*** Input data Section Begins ***
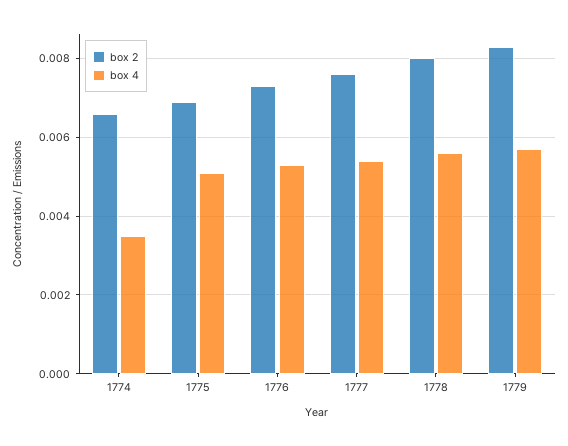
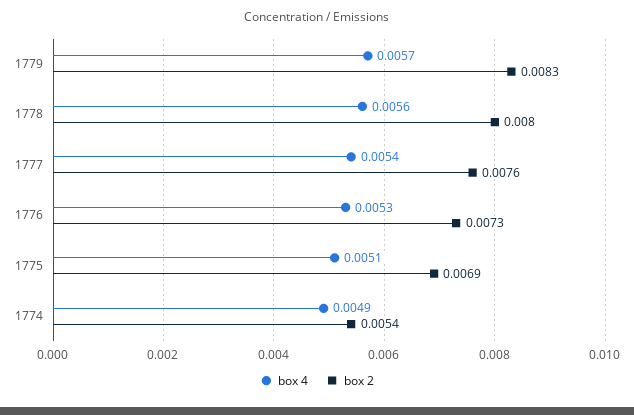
box 2, 1774: 0.0065 -> 0.0054
box 4, 1774: 0.0035 -> 0.0049

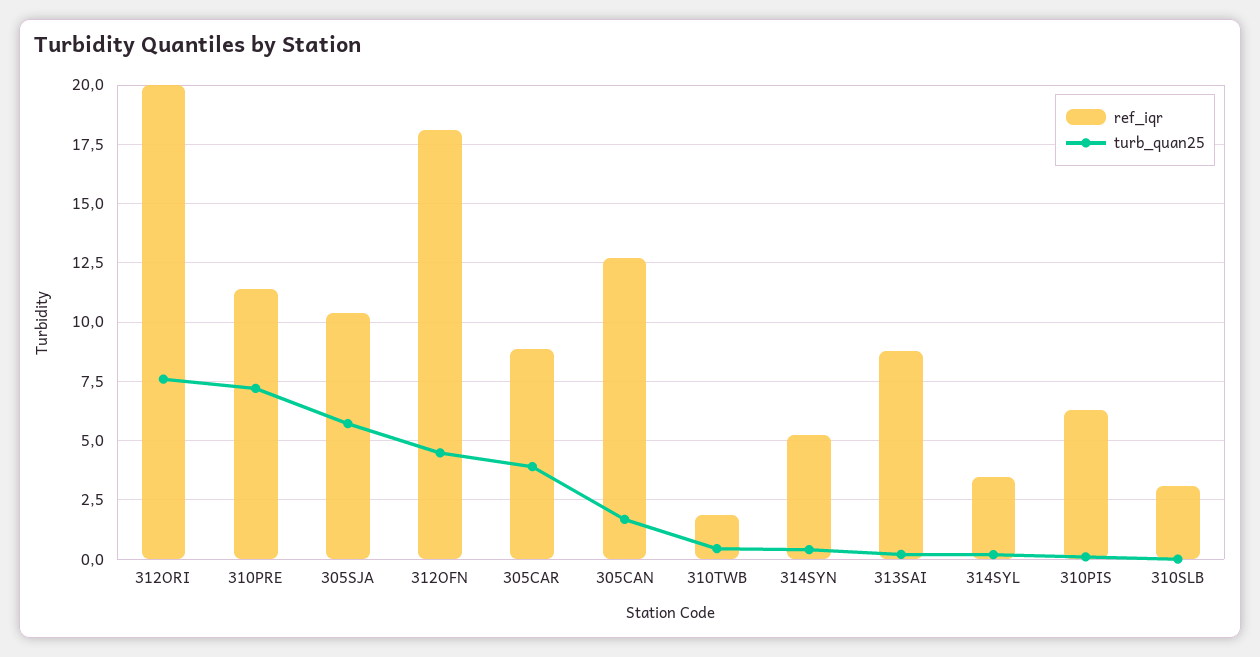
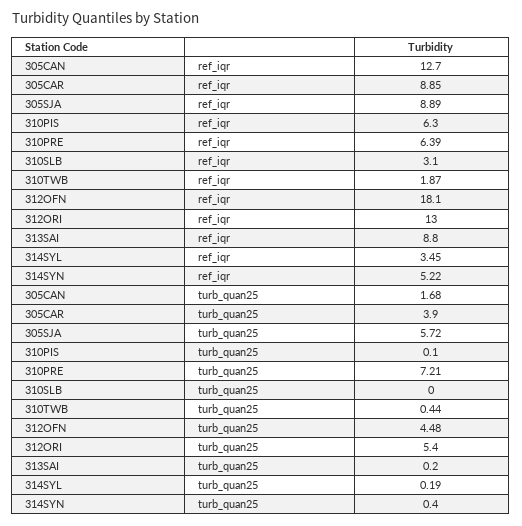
ref_iqr, 312ORI: 20 -> 13
turb_quan25, 312ORI: 7.5 -> 5.4
ref_iqr, 310PRE: 11.5 -> 6.39
ref_iqr, 305SJA: 10.5 -> 8.89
*** Input data Section Ends ***
:: What this task involves ::
The expected output is each entry given again word for word, with pictures dropped.

:: Result of the exercise ::
box 2, 1774: 0.0065 -> 0.0054
box 4, 1774: 0.0035 -> 0.0049

ref_iqr, 312ORI: 20 -> 13
turb_quan25, 312ORI: 7.5 -> 5.4
ref_iqr, 310PRE: 11.5 -> 6.39
ref_iqr, 305SJA: 10.5 -> 8.89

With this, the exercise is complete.